Here are yet two more reasons to be thankful for living in America.

I said in my Thanksgiving column that even though things aren't perfect here, they are much better than in other parts of the world.

Not that I needed further examples of this, but I found some, oddly enough, in "Oddly Enough."

This section of Yahoo! News features weird stories compiled mostly by Reuters and the Associated Press. I sometimes check it out on the Internet when I'm putting off real work.

I only look at it, though, in hopes of finding new column material. That's me n always working.

Anyway, in yesterday's Oddly Enough I came across two stories that reminded me of why I'm thankful I live in this country.

One of them was headlined something like "Thongs, bras come to Colombia's rescue." Naturally, with the mention of Colombia, I couldn't help but read the story. I assure readers that the mention of thongs and bras was purely incidental for me.

According to the story, a United Nations-backed initiative is seeking to entice poor Colombian families away from growing cocaine by putting the women to work making racy lingerie. The undergarments will be sold by the French supermarket chain Carrefour, first at its 12 Colombian stores and possibly later in other countries.

The story said the lingerie would be fabricated in clothing and shoe factories in the southern Colombia province of Cauca. The province was hit hard by the collapse of world coffee prices, the story said, causing many area families to start growing cocaine.

"We thought it was a very original idea. These are regions where there are drug crops and people need legal jobs," the story quoted Thierry Rostan of the U.N. Office for Drug Control and Crime Prevention.

I'll agree that this is an original idea. I'd just hate to live in an area where my only two options for making a decent living were growing cocaine or manufacturing unmentionables for an oversexed population.

The other story had the intriguing headline, "Forgetful man pays for gasoline with nephew."

The story, which was actually pretty sad, said a Cambodian man basically traded his 9-year-old nephew for three liters of gas.

It said the boy had been traveling with his uncle in a quest to find the boy's father in a nearby province, but their motorbike ran out of gas. After refilling with three liters from a roadside stall, the man realized he had no money in his wallet.

According to the story, the man then convinced the elderly woman who owned the stall to keep his nephew as collateral until he returned with the money n about $1.50.

That was in March of 2002. The man has never returned.

Fortunately, the gas stand owner told a Cambodian newspaper that she intends to raise the boy as her grandson. Nevertheless, the story goes on to say that in civil-war-scarred Cambodia, "child rights remain a distant dream."
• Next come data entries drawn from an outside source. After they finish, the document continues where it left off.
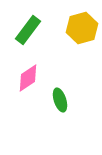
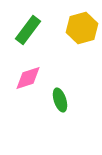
pink diamond: rotated 16 degrees clockwise
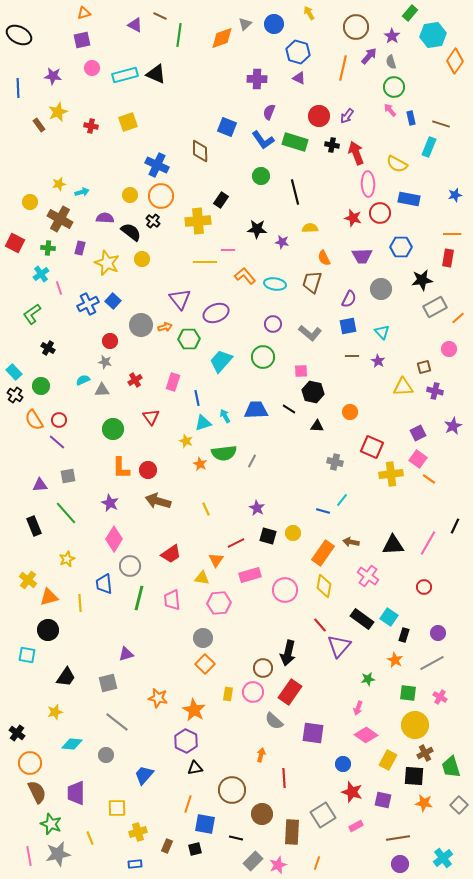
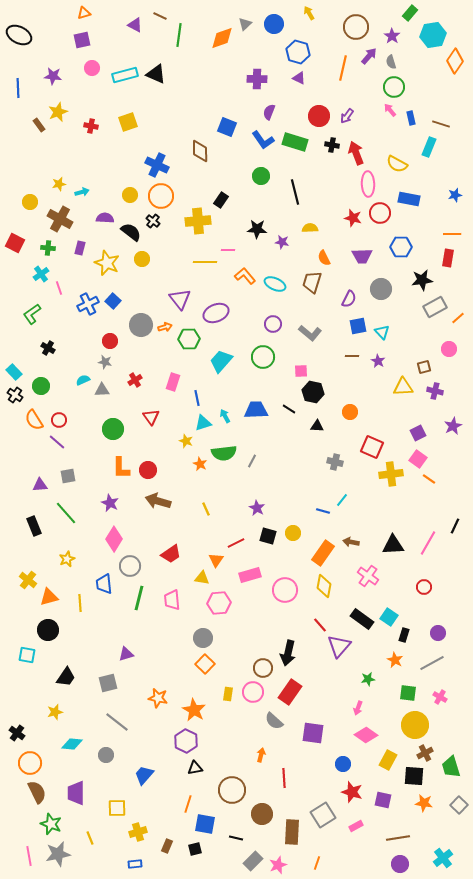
cyan ellipse at (275, 284): rotated 15 degrees clockwise
blue square at (348, 326): moved 10 px right
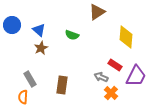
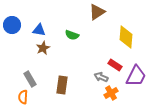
blue triangle: rotated 32 degrees counterclockwise
brown star: moved 2 px right
orange cross: rotated 16 degrees clockwise
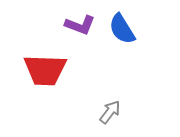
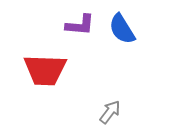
purple L-shape: rotated 16 degrees counterclockwise
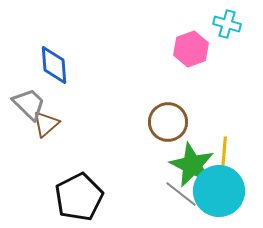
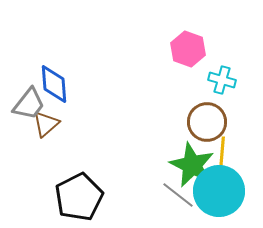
cyan cross: moved 5 px left, 56 px down
pink hexagon: moved 3 px left; rotated 20 degrees counterclockwise
blue diamond: moved 19 px down
gray trapezoid: rotated 84 degrees clockwise
brown circle: moved 39 px right
yellow line: moved 2 px left
gray line: moved 3 px left, 1 px down
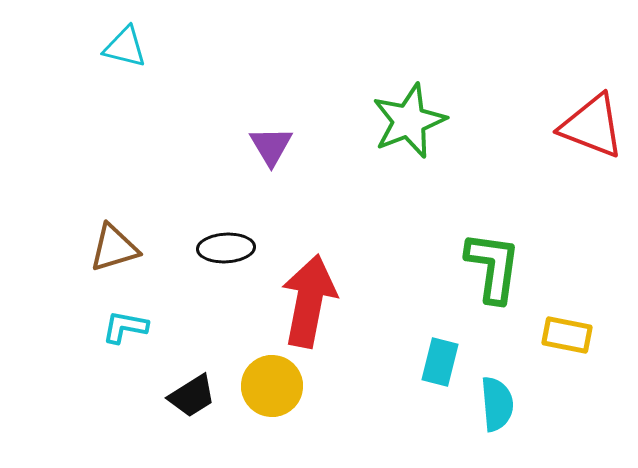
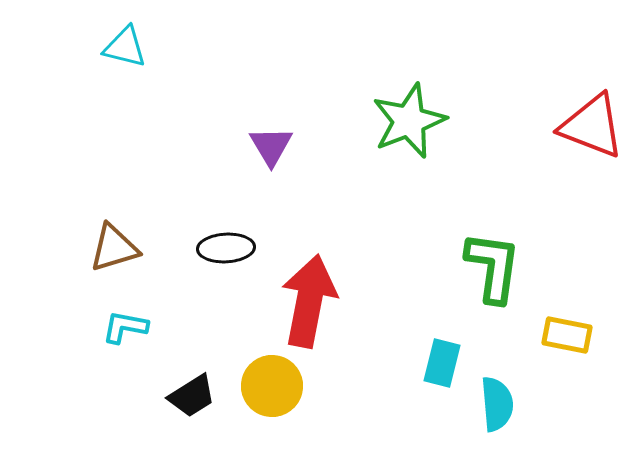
cyan rectangle: moved 2 px right, 1 px down
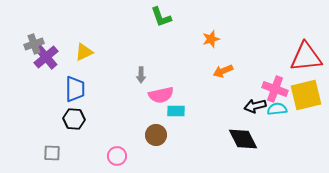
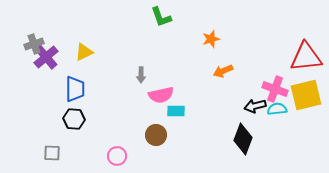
black diamond: rotated 48 degrees clockwise
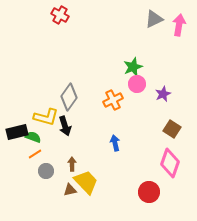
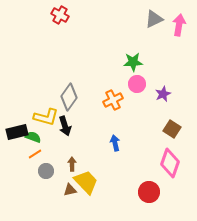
green star: moved 5 px up; rotated 18 degrees clockwise
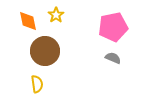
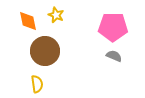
yellow star: rotated 14 degrees counterclockwise
pink pentagon: rotated 12 degrees clockwise
gray semicircle: moved 1 px right, 2 px up
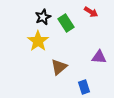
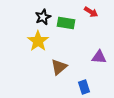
green rectangle: rotated 48 degrees counterclockwise
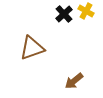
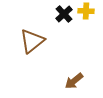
yellow cross: rotated 28 degrees counterclockwise
brown triangle: moved 7 px up; rotated 20 degrees counterclockwise
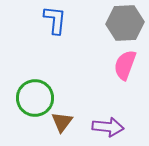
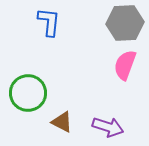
blue L-shape: moved 6 px left, 2 px down
green circle: moved 7 px left, 5 px up
brown triangle: rotated 40 degrees counterclockwise
purple arrow: rotated 12 degrees clockwise
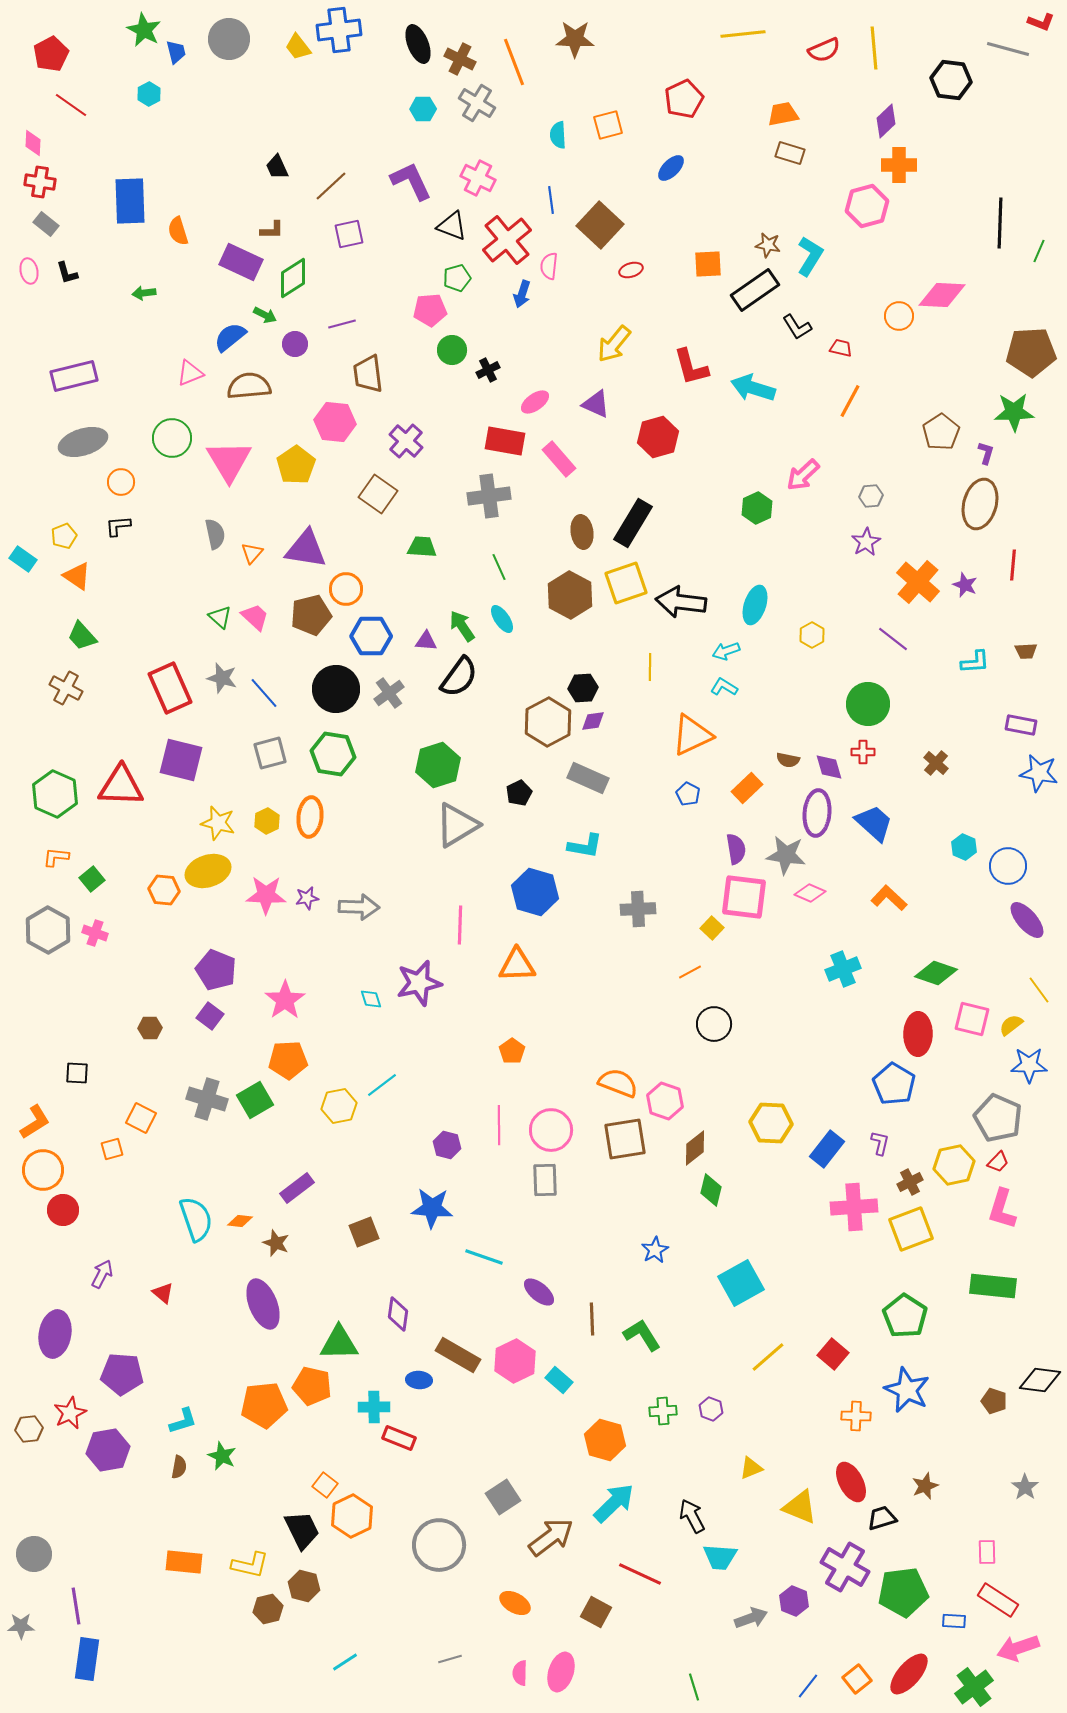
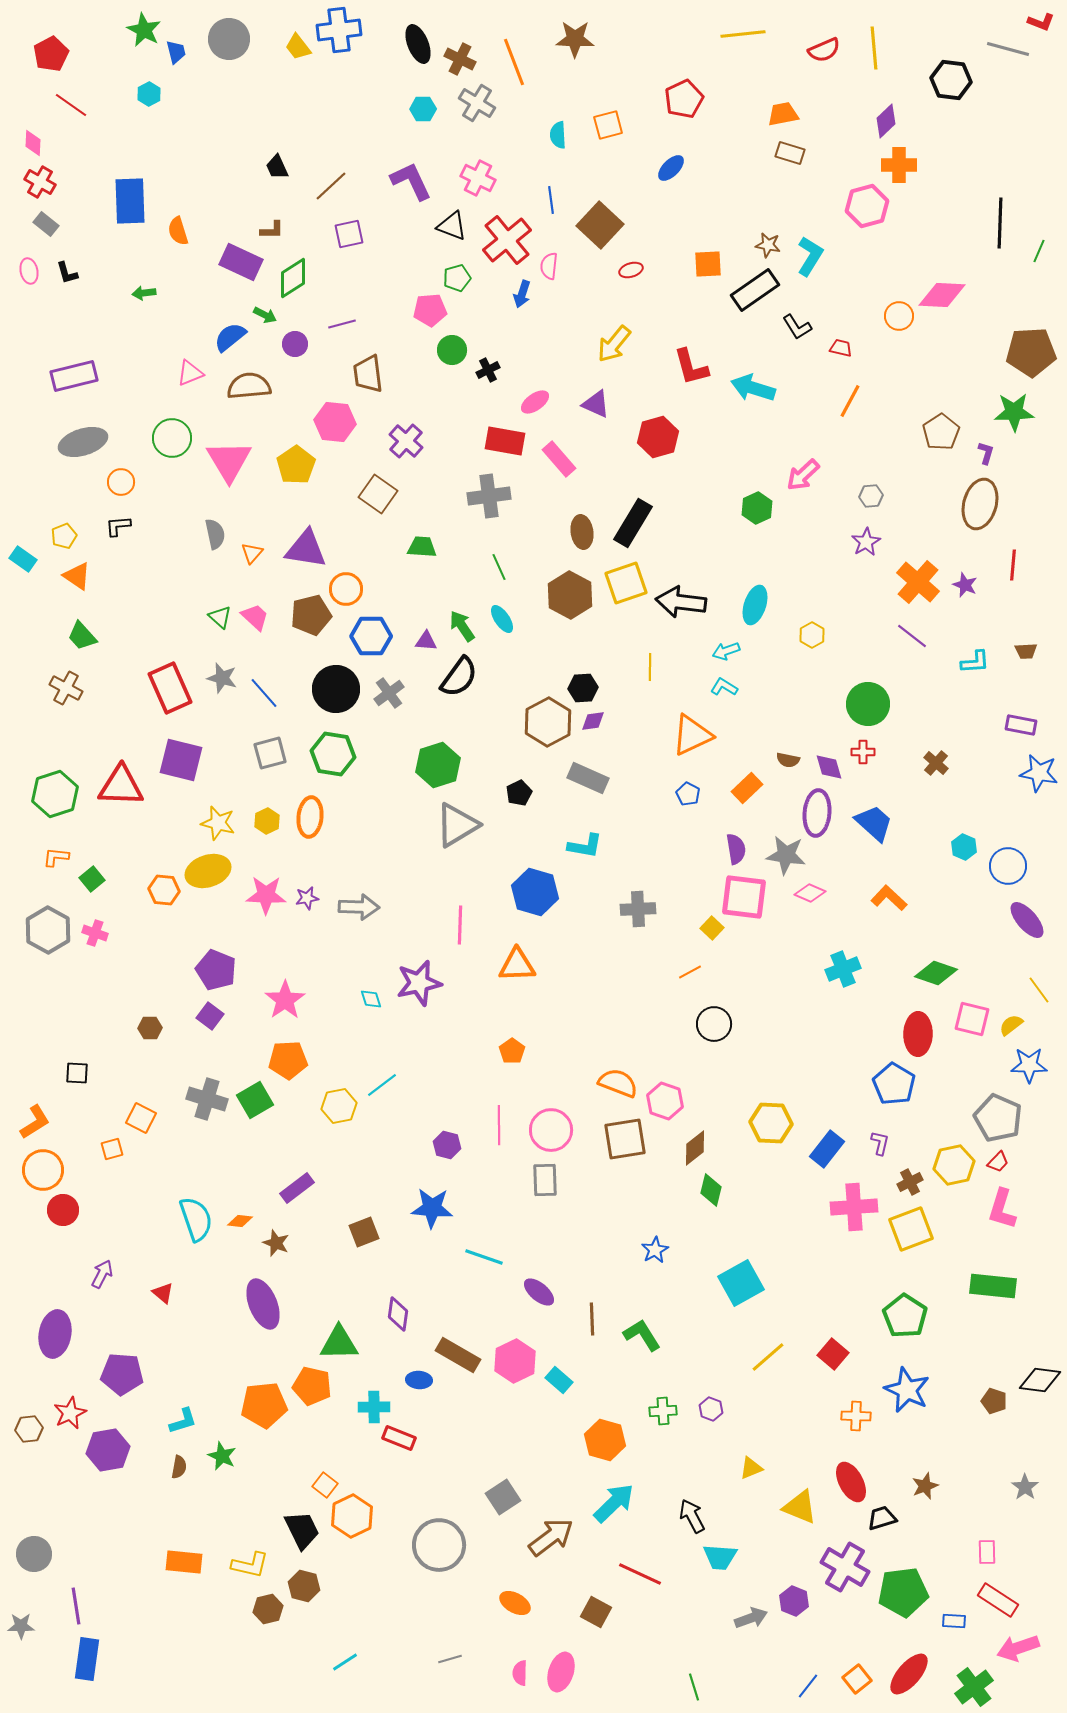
red cross at (40, 182): rotated 20 degrees clockwise
purple line at (893, 639): moved 19 px right, 3 px up
green hexagon at (55, 794): rotated 18 degrees clockwise
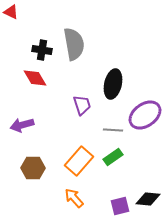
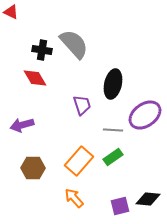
gray semicircle: rotated 32 degrees counterclockwise
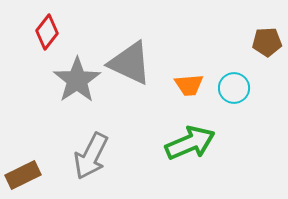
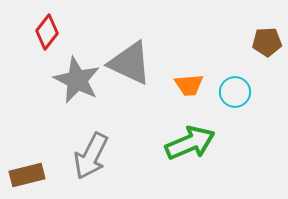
gray star: rotated 12 degrees counterclockwise
cyan circle: moved 1 px right, 4 px down
brown rectangle: moved 4 px right; rotated 12 degrees clockwise
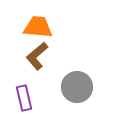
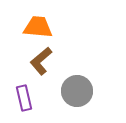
brown L-shape: moved 4 px right, 5 px down
gray circle: moved 4 px down
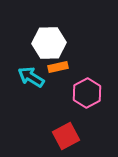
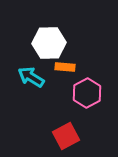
orange rectangle: moved 7 px right; rotated 18 degrees clockwise
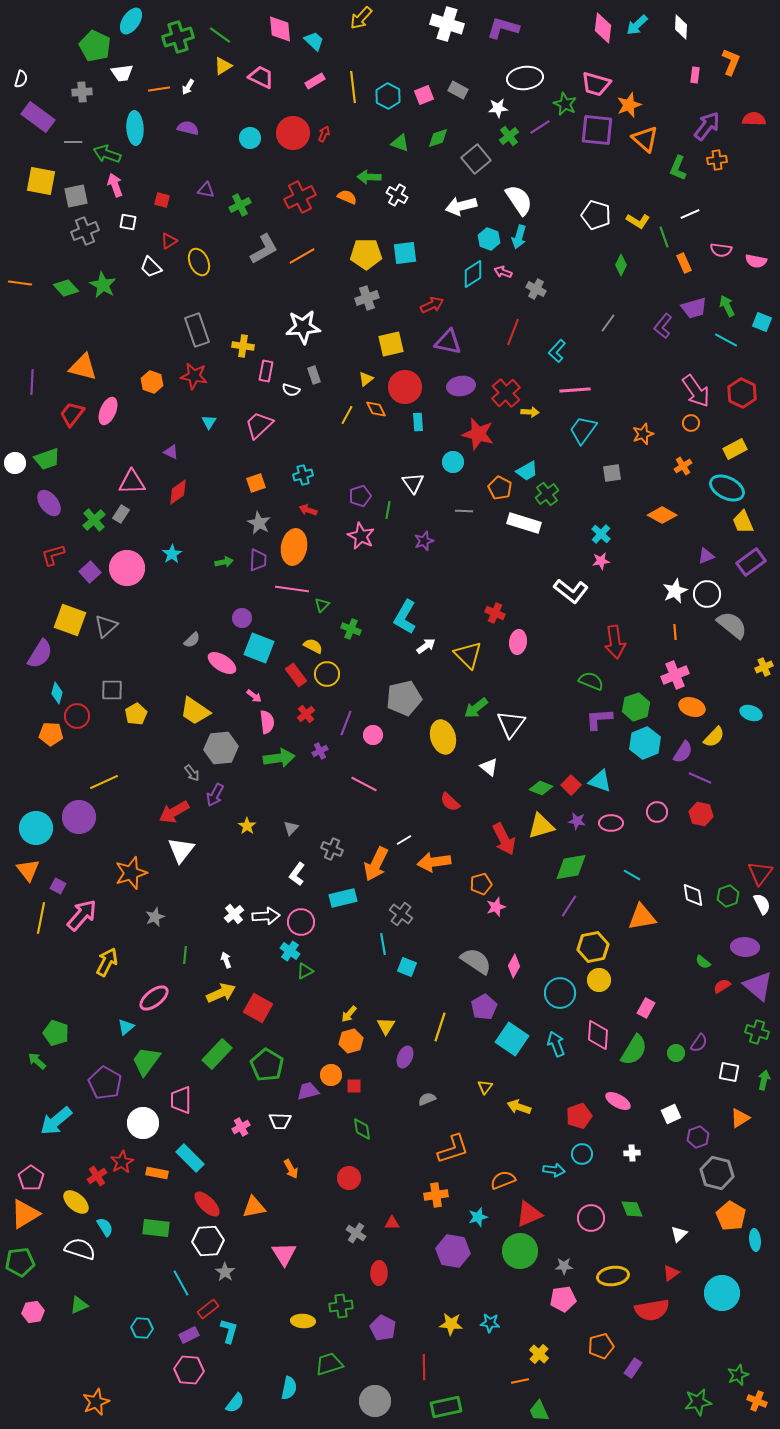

Admittedly, the state of child welfare in America sometimes leaves something to be desired, and I have heard stories of children being sold here. But at least if it happens here and authorities find out about it, there will (or should) be consequences for the person who did it.

So that's another two items to add to my list of reasons why I'm thankful I live in America. That, and the fact that if I need a column idea, the Internet is always just a click away.